Partial trace ID not resolving

  • Use the full 32-character trace ID
  • Or increase the search window with since: "7d"

Known Limitations

  • Error rates are approximated, not precise. get_error_rate counts log lines in Loki as a proxy for error rates. This is not real metrics -- it's an approximation. Until the OTel Collector is configured to export metrics to Prometheus, there is no request-level error rate data available.
  • Dev-environment only. The entire stack depends on Docker Compose being up. This is IDE-integrated debugging for local development, not production observability.
  • Only as good as the telemetry.

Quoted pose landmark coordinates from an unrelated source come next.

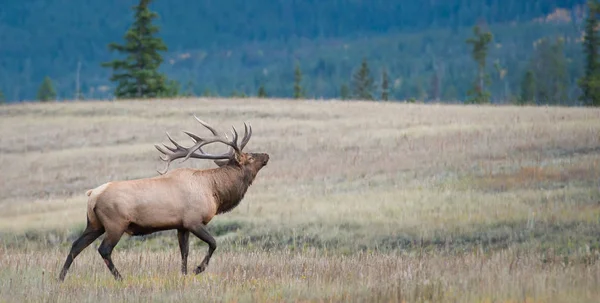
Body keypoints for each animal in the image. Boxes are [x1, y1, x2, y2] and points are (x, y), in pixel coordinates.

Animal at [58, 115, 270, 282]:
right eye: (250, 157)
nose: (266, 155)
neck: (214, 191)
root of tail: (92, 194)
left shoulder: (181, 225)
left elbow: (184, 252)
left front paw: (184, 274)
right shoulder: (193, 221)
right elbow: (213, 243)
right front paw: (197, 269)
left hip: (94, 224)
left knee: (76, 246)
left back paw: (60, 278)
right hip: (115, 224)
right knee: (104, 250)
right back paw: (120, 278)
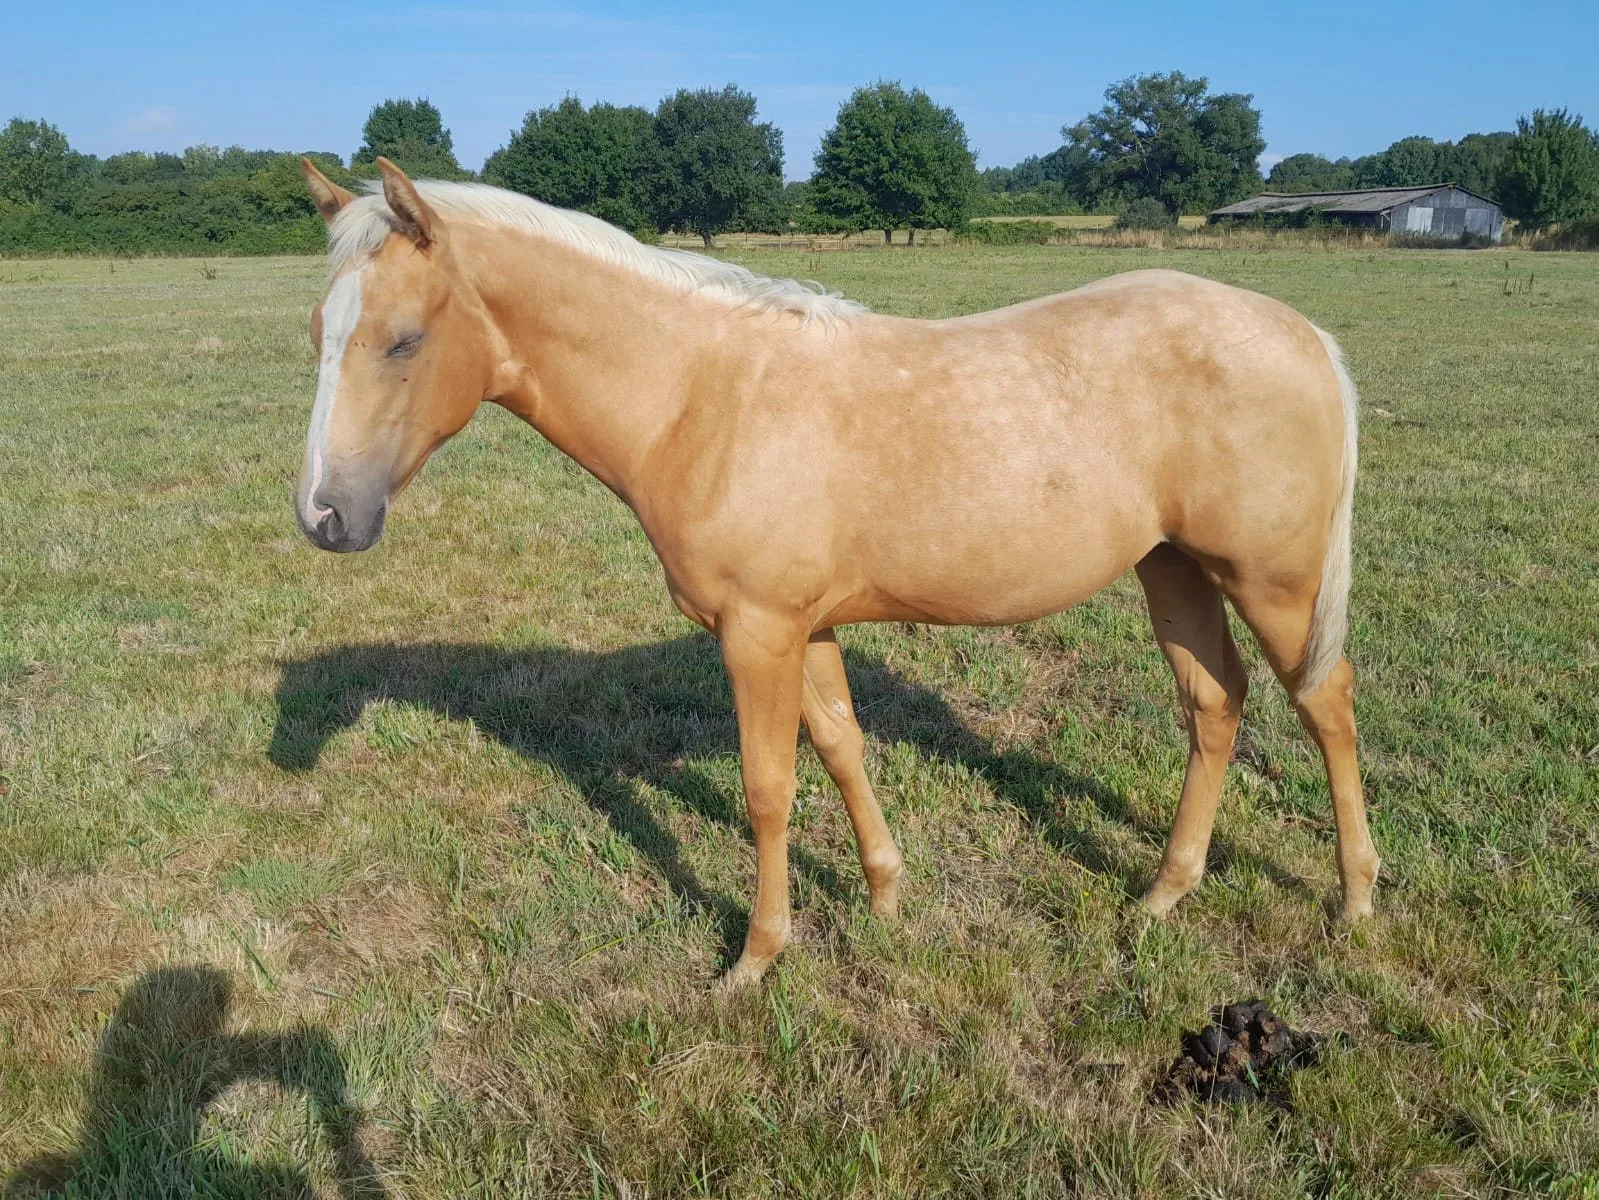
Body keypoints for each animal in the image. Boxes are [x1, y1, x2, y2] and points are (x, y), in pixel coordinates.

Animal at [292, 157, 1379, 985]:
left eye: (404, 340)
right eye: (317, 336)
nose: (325, 517)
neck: (702, 395)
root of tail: (1306, 335)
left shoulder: (757, 633)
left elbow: (768, 788)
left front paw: (756, 958)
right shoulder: (805, 627)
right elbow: (844, 745)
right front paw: (885, 896)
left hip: (1272, 584)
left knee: (1325, 702)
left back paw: (1354, 899)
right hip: (1174, 570)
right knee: (1215, 703)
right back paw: (1161, 894)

If a service has poor span coverage or doesn't propagate trace context correctly, the trace data will have gaps. The MCP tools can't fix bad instrumentation -- they surface what the services emit.
  • compare_traces matching is inherently fuzzy. Span matching across two different traces relies on heuristics (operation name, service, parent). Structural differences from conditional code paths, retries, or fan-out variations can make comparisons noisy. The three matching strategies (default, strict, loose) help, but aren't perfect.
  • No real-time streaming. All tools are request/response. There is no live tail of logs or traces -- each query is a point-in-time snapshot.

Roadmap

This MCP server currently runs locally against local Loki/Tempo/Prometheus and fp-mono api-gateway. The goal is to deploy it as a production MCP server for live agent-assisted debugging.

Production Deployment

  • [ ] Add authentication layer (API key or OAuth) for production Loki/Tempo/Prometheus access
  • [ ] Set OBSERVABILITY_API_KEY in production for error registry + deep health access
  • [ ] Add TLS support for all client connections
  • [ ] Deploy as a standalone service (Docker container or serverless function)
  • [ ] Add rate limiting to prevent runaway agent queries against production observability stack
  • [ ] Add read-only query guards (prevent agents from running expensive unbounded queries)
  • [ ] Support remote MCP transport (SSE or HTTP) instead of stdio for production use
  • [ ] Add multi-environment support (staging vs production) via environment selector

Tool Enhancements

  • [ ] Configure OTel Collector to export metrics to Prometheus for real request-level error rates (replacing Loki log-count approximation)
  • [ ] Add TraceQL support to search_traces for advanced trace querying
  • [ ] Add Grafana dashboard links in get_trace and get_error_rate output
  • [ ] Correlate Temporal workflow executions with their traces and logs in a single view
  • [ ] Proactive anomaly surfacing -- detect elevated error rates or degraded services on session start instead of waiting for the user to ask
  • [ ] Implement gRPC Health Checking Protocol (grpc.health.v1) on all microservices for cleaner deep health checks

Integrations

  • [ ] Add alerting integration (query PagerDuty/OpsGenie for active incidents alongside trace data)
  • [ ] Link to Temporal UI for workflow-level debugging when traces span workflow activities

License

MIT